For several years I’ve wished AB’s doctor and my therapist were our neighbors. Just think how convenient it would be to see the pediatrician getting into his car and be able to run out and yell him a question from our driveway. He would love it! My therapist would be thrilled when I show up at her door on a random Wednesday afternoon because I’m having a small to catastrophic crisis. It would add so much to their lives if I was constantly reminding them why they went into the medical field. Sure, it would only last a short time until they both put their houses on the market and didn’t tell me where they moved, but until then it would be great. They’d probably make sure their new addresses weren’t on Whitepages so I couldn’t track them down.

Rabbit trail- I love phone books and Whitepages.com. I am constantly looking people up on whitepages then seeing what their houses look like. Christopher is very uncomfortable reading this right now. He thinks it’s weird and I don’t want “stalking” as a skeleton in my closet. It’s not stalking. It’s being well informed. I haven’t subscribed to their premium service so this is a free hobby and he needs to relax. One time they asked me to fill out a survey about why I was using their site. For some reason, they don’t list “self appointed president of the neighborhood watch” as an option.

ANYWAY.

We met another family at our small neighborhood playground a few months. We got to talking and discovered that they live four houses down from us in the house with the gorgeous blue door. I have often said I was going to ring their doorbell and ask the name of the paint color because we need to repaint our front door and whitepages doesn’t give me that kind of information. Suddenly we were becoming friends and exchanging phone numbers with the owners. The Lord continues to shine upon us. The mom, also named Sarah, and I have taken the kids to the other playground several times since we met. She’s nice, funny and lets me snuggle her baby which are all qualities I look for in a friendship. Best of all, she’s a pediatrician so all my dreams of having a doctor neighbor have come true! All the knowledge of a doctor without any of the copays! I texted her today because AB has a stomach bug and I needed advice. Honestly, I’m proud of myself for waiting a few months into our friendship before taking advantage of her knowledge.

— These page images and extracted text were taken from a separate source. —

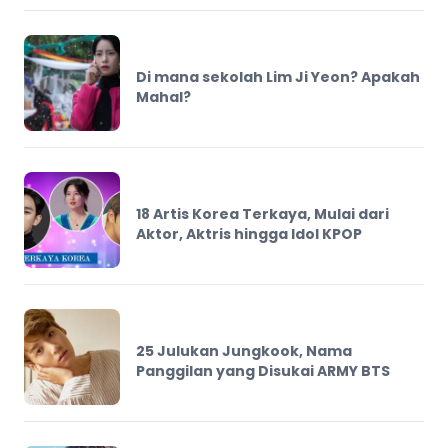
Di mana sekolah Lim Ji Yeon? Apakah
Mahal?
18 Artis Korea Terkaya, Mulai dari
Aktor, Aktris hingga Idol KPOP
25 Julukan Jungkook, Nama
Panggilan yang Disukai ARMY BTS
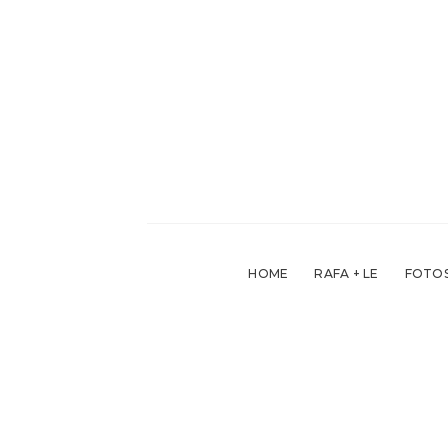
Skip
to
content
HOME
RAFA + LE
FOTOS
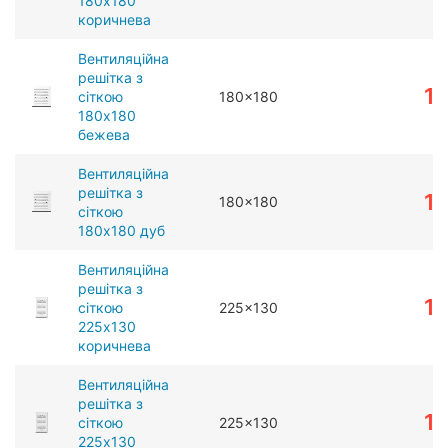
180x180
коричнева
Вентиляційна
решітка з
1
сіткою
180x180
180x180
бежева
Вентиляційна
решітка з
1
180x180
сіткою
180x180 дуб
Вентиляційна
решітка з
1
сіткою
225x130
225x130
коричнева
Вентиляційна
решітка з
1
сіткою
225x130
225x130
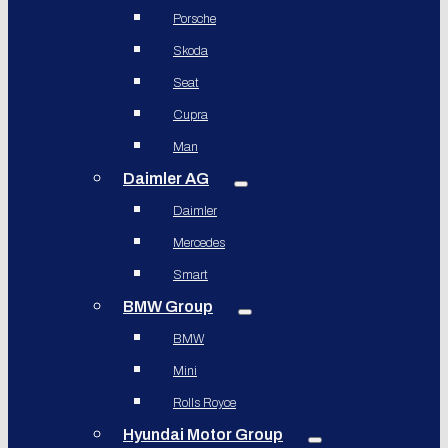
Porsche
Skoda
Seat
Cupra
Man
Daimler AG
Daimler
Mercedes
Smart
BMW Group
BMW
Mini
Rolls Royce
Hyundai Motor Group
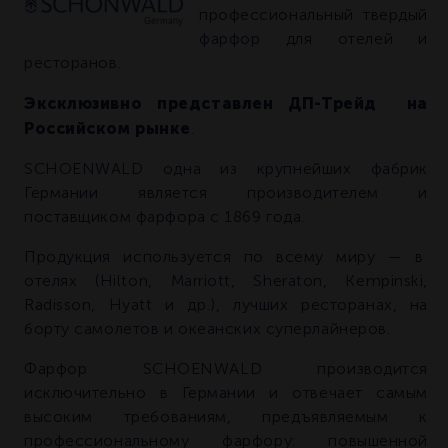
профессиональный твердый
фарфор для отелей и
ресторанов.
Эксклюзивно представлен ДП-Трейд на
Российском рынке
.
SCHOENWALD одна из крупнейших фабрик
Германии является производителем и
поставщиком фарфора с 1869 года.
Продукция используется по всему миру — в
отелях (Hilton, Marriott, Sheraton, Kempinski,
Radisson, Hyatt и др.), лучших ресторанах, на
борту самолетов и океанских суперлайнеров.
Фарфор SCHOENWALD производится
исключительно в Германии и отвечает самым
высоким требованиям, предъявляемым к
профессиональному фарфору: повышенной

Scott the exterminator came by today and offered his opinion on the stomach bug. “She needs to be eating a BRATS diet and drinking Powerade. Don’t let her lay down. She has to move around and get everything going.” This was said after he looked at her laying down on the couch, covered head to toe by a quilt and a trash can next to her on the floor. If Doctor Neighbor doesn’t work out, Scott the Exterminator will be my next call.

Scott is a very interesting character. He always sits down at my kitchen table to discuss politics, his past careers (“I told you I was in the cable business for 30 years”), conspiracy theories (“You can’t believe what the government tells you. You have to read the books they don’t want you to read before they’re banned”) and writes down book recommendations for me. Today he told me where I can go for a jazz festival with beer (no whiskey), fried fish and music. His exact words were, “You take the first exit into Tallahassee then a left at the light near Target. You go down that road until you see the old farm on the left then turn and drive down the dirt road until the woods clear and you see the building. It’s really great. I bought some headlamps because last night when I was at my girlfriend’s house I got drunk. No. I mean…I had a few beers. Her yard got destroyed in the tornado so it’s a mess and I tripped in a hole so I bought the headlamp so it won’t happen again. Last night we made a big fire, like, this high. I didn’t want to trip into that.” I would think not. I would also think the light wouldn’t be necessary when he’s walking towards a giant fire but what do I know?

Footage of me listening to him talk.

 

Annabelle lost a tooth last week. I could not have been more tranquil and unemotional about this completely normal childhood development. NOT. First off, I had to pull the tooth which GROSS. I hate loose teeth. I hate seeing them wiggle. I hate pulling them out. I have stress dreams where dozens of loose teeth are falling out of my mouth. She’s lost three other teeth but this was the first tooth that left a gap and I was undone. Christopher kept mouthing to me over her head that I needed to stay calm and not get emotional. How could I not get emotional?! She was born yesterday, losing teeth today, and graduating college tomorrow. The tooth fairy forgot to leave AB money, something she didn’t realize until the owner of the tooth told her.  She had to dig around in her wallet for two quarters and put it under the pillow when she “run upstairs for a sweatshirt’’ before we left for school. Sesame has 20 more teeth to lose so the tooth fairy really needs to get her act together. Maybe Scott the exterminator has some tooth fairy tips he can pass along.

(This picture was taken the day after she lost the tooth. It was backwards day at school but it could have been any day ending in Y. Wearing her clothes backwards is par for the course with her.)